An American Writer's Thoughts on Japanese Animation

Colorful Life – Iroduku: the World in Colors Spoiler Review

Several times in the past I’ve talked about shows I’ve termed “Slice of Nothing”. Typically, these are Slice of Life shows (and thus they don’t present an overarching plot) without another genre to contribute direction. It says nothing about their quality, they can still be good or bad in their own rights, but they tend to be meandering and low-key, and not stories in which much if anything is accomplished or achieved.

But it is possible to have a show that’s basically pure Slice of Life that doesn’t become Slice of Nothing. For example, we have Iroduku: the World in Colors (aka Irozuku, depending on who you ask).

Now, to be fair, Iroduku is technically a genre piece. This is the story of a witch girl in a world much like ours, but where magic exists in the open, who is sent back in time 60 years by her grandmother. Technically, it is urban fantasy. However… that doesn’t really inform the plot all that much. Even more than in Flying Witch, the magic is basically set dressing, and I think the vast majority of the story could have been rewritten to omit any supernatural elements.

************

ACTIONS TO TAKE =
A) In the Iroduku review, how far back in time is the witch girl sent, and who sends her?
B) Continue the Iroduku review from the point where it stops.

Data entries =
************

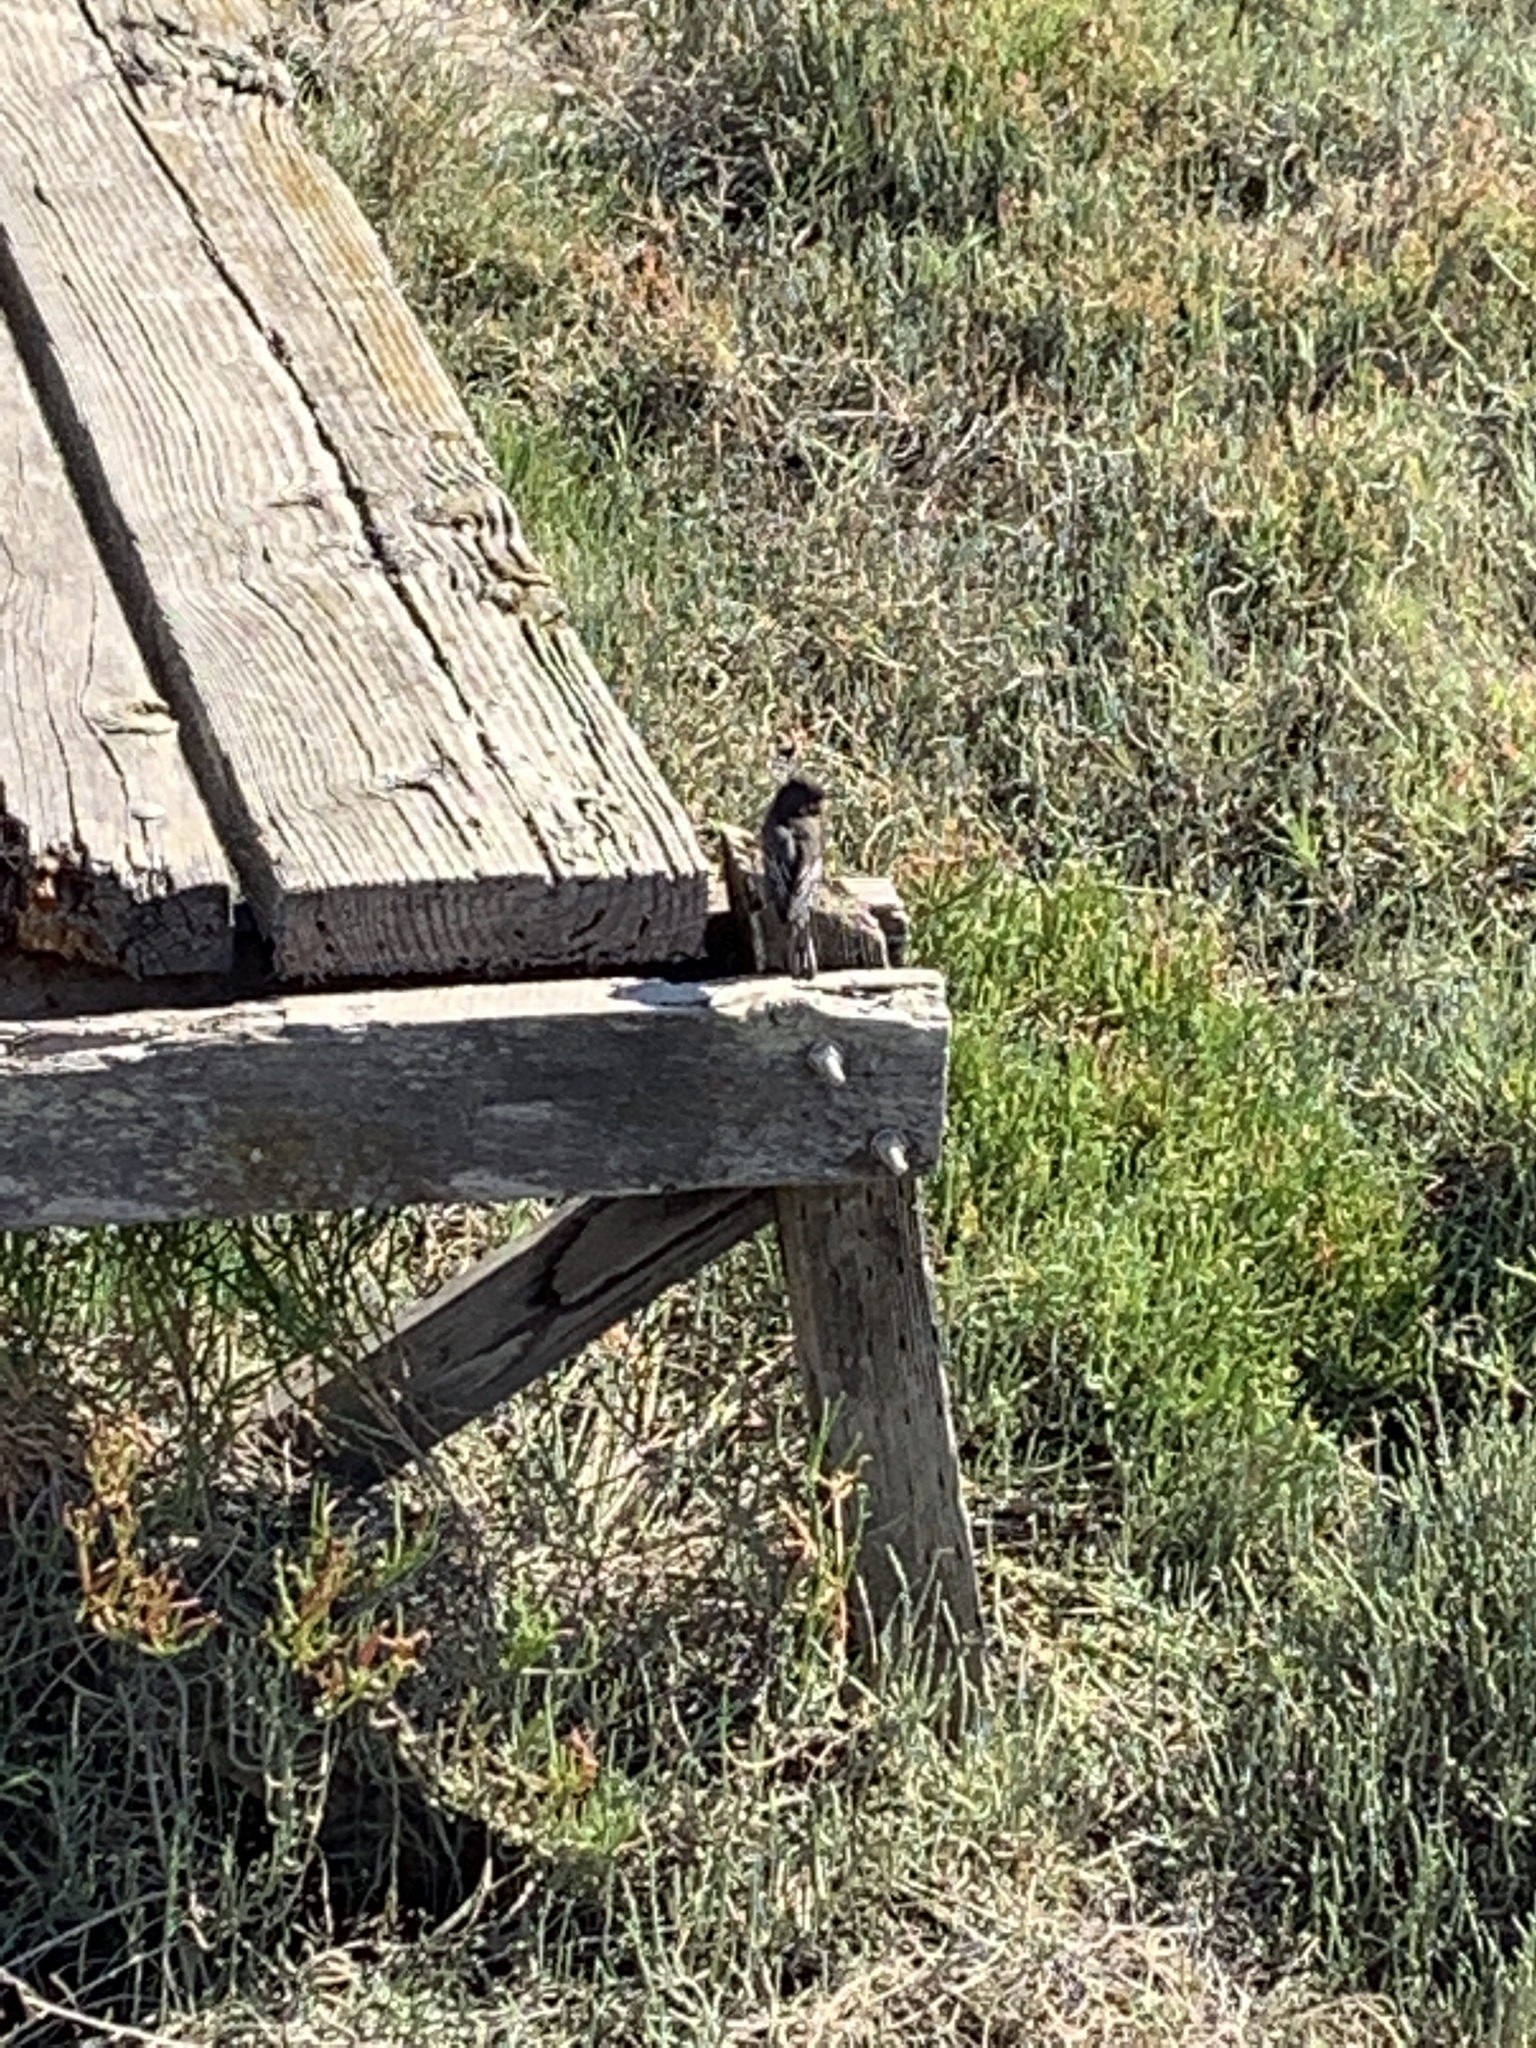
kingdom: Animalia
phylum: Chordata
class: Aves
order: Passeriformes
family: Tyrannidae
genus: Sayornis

************

RESPONSES TO THE EXERCISE =
A) Her grandmother sends her back 60 years.

B)
The story begins with Hitomi Tsukishiro, a rather depressive high school girl and heiress to a witch family, who has lost the ability to see color. The world is black and white to her, and seems to be generally lacking in beauty and wonder besides. One evening, her grandmother uses rare and powerful magic to send her on a trip sixty years into the past, to which Hitomi does not exactly consent before it happens. Whisked away on an otherworldly schoolbus, she arrives in a strange room in our time. She escapes as she’s able (but not without being seen climbing out the window by some friends of the proper resident), but loses her special earring in the process without realizing it.

From there, she manages to connect with her family, who run the same little magic shop that she remembers from the future. In this world, it seems that magic is mostly used for basic art and entertainment, as a sprinkle of prepared star sand can create any number of wonderful yet not practical effects. Witches seem capable of more, but the show isn’t concerned with how their powers could be leveraged to change society, it’s interested in one girl’s journey. We can let them have that much.

Hitomi quickly connects with her family, and ends up also connecting with some people about her age, a group of high-school students who help her out and, having heard about her climbing out of that window, initially mistake her for their friend’s new secret girlfriend. The mix-up is cleared up quickly enough, and most people seem pretty accepting of her fanciful story and willing to be decent to one another.

But what about the boy whose room Hitomi was initially dropped off in? He’s Yuito Aoi, a grumpy and frustrated young artist. Hitomi encounters him hoping to get her earring, which contained in it a stone that marked her as part of her family, back, but in the process she discovers something that is quite amazing to her: when she looks at Yuito’s drawing, she can see color. She sees it first in the drawing itself, for which the audience is treated to a Hitomi-eye-view of a world in grayscale and one pane of color, and then all around her for a brief moment as the drawing comes to life. It passes quickly, but it certainly has an effect on Hitomi.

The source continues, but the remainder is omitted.